(Beginning of Source material)

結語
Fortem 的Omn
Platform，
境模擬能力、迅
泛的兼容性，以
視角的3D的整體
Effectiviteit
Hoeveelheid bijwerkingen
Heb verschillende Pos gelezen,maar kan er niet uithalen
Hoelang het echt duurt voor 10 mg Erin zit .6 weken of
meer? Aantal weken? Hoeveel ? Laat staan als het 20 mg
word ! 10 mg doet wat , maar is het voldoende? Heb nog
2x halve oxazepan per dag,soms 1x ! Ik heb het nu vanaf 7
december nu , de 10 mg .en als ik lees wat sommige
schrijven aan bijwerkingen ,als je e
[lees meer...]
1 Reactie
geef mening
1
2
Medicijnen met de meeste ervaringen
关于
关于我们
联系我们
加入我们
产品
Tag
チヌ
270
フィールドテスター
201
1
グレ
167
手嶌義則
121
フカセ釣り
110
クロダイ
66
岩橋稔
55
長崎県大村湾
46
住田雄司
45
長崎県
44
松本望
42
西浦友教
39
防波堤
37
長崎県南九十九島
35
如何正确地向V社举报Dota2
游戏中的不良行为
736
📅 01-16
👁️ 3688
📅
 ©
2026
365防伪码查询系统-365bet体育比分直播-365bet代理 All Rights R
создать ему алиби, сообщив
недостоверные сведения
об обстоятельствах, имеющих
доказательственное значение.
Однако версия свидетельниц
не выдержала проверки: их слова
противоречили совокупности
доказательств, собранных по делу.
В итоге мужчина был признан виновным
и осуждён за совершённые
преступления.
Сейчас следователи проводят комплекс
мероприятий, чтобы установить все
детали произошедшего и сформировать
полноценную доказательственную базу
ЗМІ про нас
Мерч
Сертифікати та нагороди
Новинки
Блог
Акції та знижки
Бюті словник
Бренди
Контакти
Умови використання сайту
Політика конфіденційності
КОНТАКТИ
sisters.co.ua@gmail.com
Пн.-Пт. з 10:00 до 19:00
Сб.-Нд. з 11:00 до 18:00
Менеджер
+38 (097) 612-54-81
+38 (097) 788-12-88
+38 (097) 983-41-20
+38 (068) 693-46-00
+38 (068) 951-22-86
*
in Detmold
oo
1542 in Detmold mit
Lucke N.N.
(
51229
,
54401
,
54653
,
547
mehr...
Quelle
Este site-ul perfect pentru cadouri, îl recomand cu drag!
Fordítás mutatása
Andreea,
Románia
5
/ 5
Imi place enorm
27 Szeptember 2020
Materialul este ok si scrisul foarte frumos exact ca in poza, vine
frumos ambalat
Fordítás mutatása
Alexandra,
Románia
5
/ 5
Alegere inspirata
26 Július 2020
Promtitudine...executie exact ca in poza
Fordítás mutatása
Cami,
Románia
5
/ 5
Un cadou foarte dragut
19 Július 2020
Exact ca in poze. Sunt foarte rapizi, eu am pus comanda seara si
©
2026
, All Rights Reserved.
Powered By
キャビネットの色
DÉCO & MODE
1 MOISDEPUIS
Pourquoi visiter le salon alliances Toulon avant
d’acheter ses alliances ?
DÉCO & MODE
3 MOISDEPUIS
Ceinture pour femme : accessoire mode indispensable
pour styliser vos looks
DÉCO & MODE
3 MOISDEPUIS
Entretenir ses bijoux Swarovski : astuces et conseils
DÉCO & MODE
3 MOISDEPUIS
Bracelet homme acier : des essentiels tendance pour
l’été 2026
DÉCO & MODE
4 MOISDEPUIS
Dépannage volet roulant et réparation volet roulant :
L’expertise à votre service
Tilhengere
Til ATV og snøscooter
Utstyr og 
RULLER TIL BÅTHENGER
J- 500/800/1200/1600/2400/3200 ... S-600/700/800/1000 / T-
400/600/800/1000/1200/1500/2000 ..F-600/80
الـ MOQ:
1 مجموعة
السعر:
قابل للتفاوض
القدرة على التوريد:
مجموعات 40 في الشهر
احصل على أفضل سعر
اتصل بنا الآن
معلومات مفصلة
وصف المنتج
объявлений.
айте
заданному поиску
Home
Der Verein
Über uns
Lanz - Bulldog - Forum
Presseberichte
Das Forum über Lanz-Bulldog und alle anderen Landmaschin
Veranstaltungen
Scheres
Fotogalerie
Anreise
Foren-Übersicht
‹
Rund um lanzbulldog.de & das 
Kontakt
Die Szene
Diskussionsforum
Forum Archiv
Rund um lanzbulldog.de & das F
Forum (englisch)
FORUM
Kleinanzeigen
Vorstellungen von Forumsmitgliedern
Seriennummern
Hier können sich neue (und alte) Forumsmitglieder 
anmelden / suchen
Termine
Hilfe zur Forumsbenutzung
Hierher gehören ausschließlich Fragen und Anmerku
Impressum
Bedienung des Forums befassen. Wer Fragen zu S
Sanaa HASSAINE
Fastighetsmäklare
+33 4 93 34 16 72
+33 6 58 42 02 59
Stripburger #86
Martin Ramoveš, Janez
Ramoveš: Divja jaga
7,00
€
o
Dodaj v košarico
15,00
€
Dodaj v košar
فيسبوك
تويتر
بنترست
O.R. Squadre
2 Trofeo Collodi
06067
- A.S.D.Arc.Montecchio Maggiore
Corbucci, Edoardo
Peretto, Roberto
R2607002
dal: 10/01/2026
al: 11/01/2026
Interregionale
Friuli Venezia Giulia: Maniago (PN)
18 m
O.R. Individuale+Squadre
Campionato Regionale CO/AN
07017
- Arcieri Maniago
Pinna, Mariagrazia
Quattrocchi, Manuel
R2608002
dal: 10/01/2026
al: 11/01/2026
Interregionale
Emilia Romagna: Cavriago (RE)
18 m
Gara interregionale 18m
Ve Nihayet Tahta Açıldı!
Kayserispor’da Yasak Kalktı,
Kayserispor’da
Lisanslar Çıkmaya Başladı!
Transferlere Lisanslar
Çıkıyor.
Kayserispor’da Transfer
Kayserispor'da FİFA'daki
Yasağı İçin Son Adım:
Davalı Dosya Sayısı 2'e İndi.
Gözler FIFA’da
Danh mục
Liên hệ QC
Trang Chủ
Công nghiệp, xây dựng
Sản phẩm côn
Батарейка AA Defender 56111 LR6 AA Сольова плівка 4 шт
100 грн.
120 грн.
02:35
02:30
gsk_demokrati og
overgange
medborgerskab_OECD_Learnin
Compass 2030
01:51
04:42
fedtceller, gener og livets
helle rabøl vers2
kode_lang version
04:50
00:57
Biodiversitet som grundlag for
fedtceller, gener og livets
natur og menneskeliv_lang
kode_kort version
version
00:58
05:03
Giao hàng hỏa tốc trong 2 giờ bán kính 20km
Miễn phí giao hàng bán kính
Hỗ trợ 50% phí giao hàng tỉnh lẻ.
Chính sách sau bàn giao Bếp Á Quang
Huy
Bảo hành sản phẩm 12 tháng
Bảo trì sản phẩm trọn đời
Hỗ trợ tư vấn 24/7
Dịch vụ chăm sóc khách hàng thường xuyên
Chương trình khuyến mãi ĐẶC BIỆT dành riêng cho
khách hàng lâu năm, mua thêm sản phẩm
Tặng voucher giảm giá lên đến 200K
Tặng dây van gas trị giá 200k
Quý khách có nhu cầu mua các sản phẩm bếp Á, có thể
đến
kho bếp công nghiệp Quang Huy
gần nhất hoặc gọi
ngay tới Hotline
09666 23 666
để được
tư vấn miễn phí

(End of Source material)

Copy the items above word for word, from their first line through the line that contains "meer? Aantal weken?", and nothing else.

結語
Fortem 的Omn
Platform，
境模擬能力、迅
泛的兼容性，以
視角的3D的整體
Effectiviteit
Hoeveelheid bijwerkingen
Heb verschillende Pos gelezen,maar kan er niet uithalen
Hoelang het echt duurt voor 10 mg Erin zit .6 weken of
meer? Aantal weken? Hoeveel ? Laat staan als het 20 mg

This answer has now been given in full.